:: YOUR GOAL ::
Output every entry exactly, from the first line to the last.

(Data records)
..............................

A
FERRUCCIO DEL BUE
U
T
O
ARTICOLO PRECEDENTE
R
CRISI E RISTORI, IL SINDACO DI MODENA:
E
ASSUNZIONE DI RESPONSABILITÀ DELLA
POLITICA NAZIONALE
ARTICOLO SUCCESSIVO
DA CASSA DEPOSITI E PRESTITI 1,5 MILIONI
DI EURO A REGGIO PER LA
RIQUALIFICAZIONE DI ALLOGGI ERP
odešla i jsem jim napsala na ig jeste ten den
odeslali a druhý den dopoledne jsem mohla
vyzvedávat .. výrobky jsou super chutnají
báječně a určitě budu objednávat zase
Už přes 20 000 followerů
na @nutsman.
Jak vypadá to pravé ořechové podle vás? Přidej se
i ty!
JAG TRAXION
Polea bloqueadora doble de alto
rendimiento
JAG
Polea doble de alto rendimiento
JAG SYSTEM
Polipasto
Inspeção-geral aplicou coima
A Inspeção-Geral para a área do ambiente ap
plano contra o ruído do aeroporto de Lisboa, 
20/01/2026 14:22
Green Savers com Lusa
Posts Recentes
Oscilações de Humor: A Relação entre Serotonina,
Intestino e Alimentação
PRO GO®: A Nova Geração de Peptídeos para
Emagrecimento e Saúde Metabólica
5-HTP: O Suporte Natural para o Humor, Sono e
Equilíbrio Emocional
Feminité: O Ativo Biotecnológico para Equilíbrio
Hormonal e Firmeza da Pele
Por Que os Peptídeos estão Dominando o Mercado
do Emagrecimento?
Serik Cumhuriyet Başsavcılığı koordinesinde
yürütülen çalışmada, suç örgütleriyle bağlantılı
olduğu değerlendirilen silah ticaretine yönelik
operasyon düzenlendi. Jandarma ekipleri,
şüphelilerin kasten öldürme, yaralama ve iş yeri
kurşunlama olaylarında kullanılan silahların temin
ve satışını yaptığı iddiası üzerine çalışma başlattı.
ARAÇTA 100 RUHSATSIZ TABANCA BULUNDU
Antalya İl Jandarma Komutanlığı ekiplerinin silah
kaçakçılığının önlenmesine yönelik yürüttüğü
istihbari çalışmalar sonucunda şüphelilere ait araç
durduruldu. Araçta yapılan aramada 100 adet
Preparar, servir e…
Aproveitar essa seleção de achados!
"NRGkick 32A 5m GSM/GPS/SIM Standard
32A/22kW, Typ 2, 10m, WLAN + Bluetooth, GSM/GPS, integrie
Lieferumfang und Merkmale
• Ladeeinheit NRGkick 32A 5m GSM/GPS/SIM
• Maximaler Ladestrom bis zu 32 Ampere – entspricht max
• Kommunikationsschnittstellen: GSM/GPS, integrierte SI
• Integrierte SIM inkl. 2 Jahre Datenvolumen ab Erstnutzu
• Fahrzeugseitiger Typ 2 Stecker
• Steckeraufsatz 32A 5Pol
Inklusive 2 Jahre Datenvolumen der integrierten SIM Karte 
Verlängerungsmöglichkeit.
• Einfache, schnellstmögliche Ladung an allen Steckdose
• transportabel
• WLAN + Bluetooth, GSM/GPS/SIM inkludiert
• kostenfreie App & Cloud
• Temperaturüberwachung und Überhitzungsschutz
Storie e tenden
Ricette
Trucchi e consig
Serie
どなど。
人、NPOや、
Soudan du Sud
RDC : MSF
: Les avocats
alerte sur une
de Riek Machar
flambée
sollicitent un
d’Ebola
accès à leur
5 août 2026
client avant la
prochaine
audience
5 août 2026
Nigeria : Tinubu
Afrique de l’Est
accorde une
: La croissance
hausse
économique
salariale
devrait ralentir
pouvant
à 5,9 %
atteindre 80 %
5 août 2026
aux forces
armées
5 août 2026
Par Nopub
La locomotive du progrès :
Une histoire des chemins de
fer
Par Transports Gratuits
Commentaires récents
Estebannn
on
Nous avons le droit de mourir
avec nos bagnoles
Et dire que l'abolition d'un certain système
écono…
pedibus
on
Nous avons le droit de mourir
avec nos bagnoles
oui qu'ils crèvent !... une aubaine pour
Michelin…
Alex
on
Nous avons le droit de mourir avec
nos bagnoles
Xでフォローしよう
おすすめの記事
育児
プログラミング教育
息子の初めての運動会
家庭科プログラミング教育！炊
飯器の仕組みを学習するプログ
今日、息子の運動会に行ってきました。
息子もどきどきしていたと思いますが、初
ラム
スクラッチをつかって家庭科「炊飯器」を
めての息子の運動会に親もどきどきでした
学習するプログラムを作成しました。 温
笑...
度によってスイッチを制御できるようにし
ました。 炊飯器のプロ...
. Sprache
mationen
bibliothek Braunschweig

..............................

:: YOUR SOLUTION ::
A
FERRUCCIO DEL BUE
U
T
O
ARTICOLO PRECEDENTE
R
CRISI E RISTORI, IL SINDACO DI MODENA:
E
ASSUNZIONE DI RESPONSABILITÀ DELLA
POLITICA NAZIONALE
ARTICOLO SUCCESSIVO
DA CASSA DEPOSITI E PRESTITI 1,5 MILIONI
DI EURO A REGGIO PER LA
RIQUALIFICAZIONE DI ALLOGGI ERP
odešla i jsem jim napsala na ig jeste ten den
odeslali a druhý den dopoledne jsem mohla
vyzvedávat .. výrobky jsou super chutnají
báječně a určitě budu objednávat zase
Už přes 20 000 followerů
na @nutsman.
Jak vypadá to pravé ořechové podle vás? Přidej se
i ty!
JAG TRAXION
Polea bloqueadora doble de alto
rendimiento
JAG
Polea doble de alto rendimiento
JAG SYSTEM
Polipasto
Inspeção-geral aplicou coima
A Inspeção-Geral para a área do ambiente ap
plano contra o ruído do aeroporto de Lisboa, 
20/01/2026 14:22
Green Savers com Lusa
Posts Recentes
Oscilações de Humor: A Relação entre Serotonina,
Intestino e Alimentação
PRO GO®: A Nova Geração de Peptídeos para
Emagrecimento e Saúde Metabólica
5-HTP: O Suporte Natural para o Humor, Sono e
Equilíbrio Emocional
Feminité: O Ativo Biotecnológico para Equilíbrio
Hormonal e Firmeza da Pele
Por Que os Peptídeos estão Dominando o Mercado
do Emagrecimento?
Serik Cumhuriyet Başsavcılığı koordinesinde
yürütülen çalışmada, suç örgütleriyle bağlantılı
olduğu değerlendirilen silah ticaretine yönelik
operasyon düzenlendi. Jandarma ekipleri,
şüphelilerin kasten öldürme, yaralama ve iş yeri
kurşunlama olaylarında kullanılan silahların temin
ve satışını yaptığı iddiası üzerine çalışma başlattı.
ARAÇTA 100 RUHSATSIZ TABANCA BULUNDU
Antalya İl Jandarma Komutanlığı ekiplerinin silah
kaçakçılığının önlenmesine yönelik yürüttüğü
istihbari çalışmalar sonucunda şüphelilere ait araç
durduruldu. Araçta yapılan aramada 100 adet
Preparar, servir e…
Aproveitar essa seleção de achados!
"NRGkick 32A 5m GSM/GPS/SIM Standard
32A/22kW, Typ 2, 10m, WLAN + Bluetooth, GSM/GPS, integrie
Lieferumfang und Merkmale
• Ladeeinheit NRGkick 32A 5m GSM/GPS/SIM
• Maximaler Ladestrom bis zu 32 Ampere – entspricht max
• Kommunikationsschnittstellen: GSM/GPS, integrierte SI
• Integrierte SIM inkl. 2 Jahre Datenvolumen ab Erstnutzu
• Fahrzeugseitiger Typ 2 Stecker
• Steckeraufsatz 32A 5Pol
Inklusive 2 Jahre Datenvolumen der integrierten SIM Karte 
Verlängerungsmöglichkeit.
• Einfache, schnellstmögliche Ladung an allen Steckdose
• transportabel
• WLAN + Bluetooth, GSM/GPS/SIM inkludiert
• kostenfreie App & Cloud
• Temperaturüberwachung und Überhitzungsschutz
Storie e tenden
Ricette
Trucchi e consig
Serie
どなど。
人、NPOや、
Soudan du Sud
RDC : MSF
: Les avocats
alerte sur une
de Riek Machar
flambée
sollicitent un
d’Ebola
accès à leur
5 août 2026
client avant la
prochaine
audience
5 août 2026
Nigeria : Tinubu
Afrique de l’Est
accorde une
: La croissance
hausse
économique
salariale
devrait ralentir
pouvant
à 5,9 %
atteindre 80 %
5 août 2026
aux forces
armées
5 août 2026
Par Nopub
La locomotive du progrès :
Une histoire des chemins de
fer
Par Transports Gratuits
Commentaires récents
Estebannn
on
Nous avons le droit de mourir
avec nos bagnoles
Et dire que l'abolition d'un certain système
écono…
pedibus
on
Nous avons le droit de mourir
avec nos bagnoles
oui qu'ils crèvent !... une aubaine pour
Michelin…
Alex
on
Nous avons le droit de mourir avec
nos bagnoles
Xでフォローしよう
おすすめの記事
育児
プログラミング教育
息子の初めての運動会
家庭科プログラミング教育！炊
飯器の仕組みを学習するプログ
今日、息子の運動会に行ってきました。
息子もどきどきしていたと思いますが、初
ラム
スクラッチをつかって家庭科「炊飯器」を
めての息子の運動会に親もどきどきでした
学習するプログラムを作成しました。 温
笑...
度によってスイッチを制御できるようにし
ました。 炊飯器のプロ...
. Sprache
mationen
bibliothek Braunschweig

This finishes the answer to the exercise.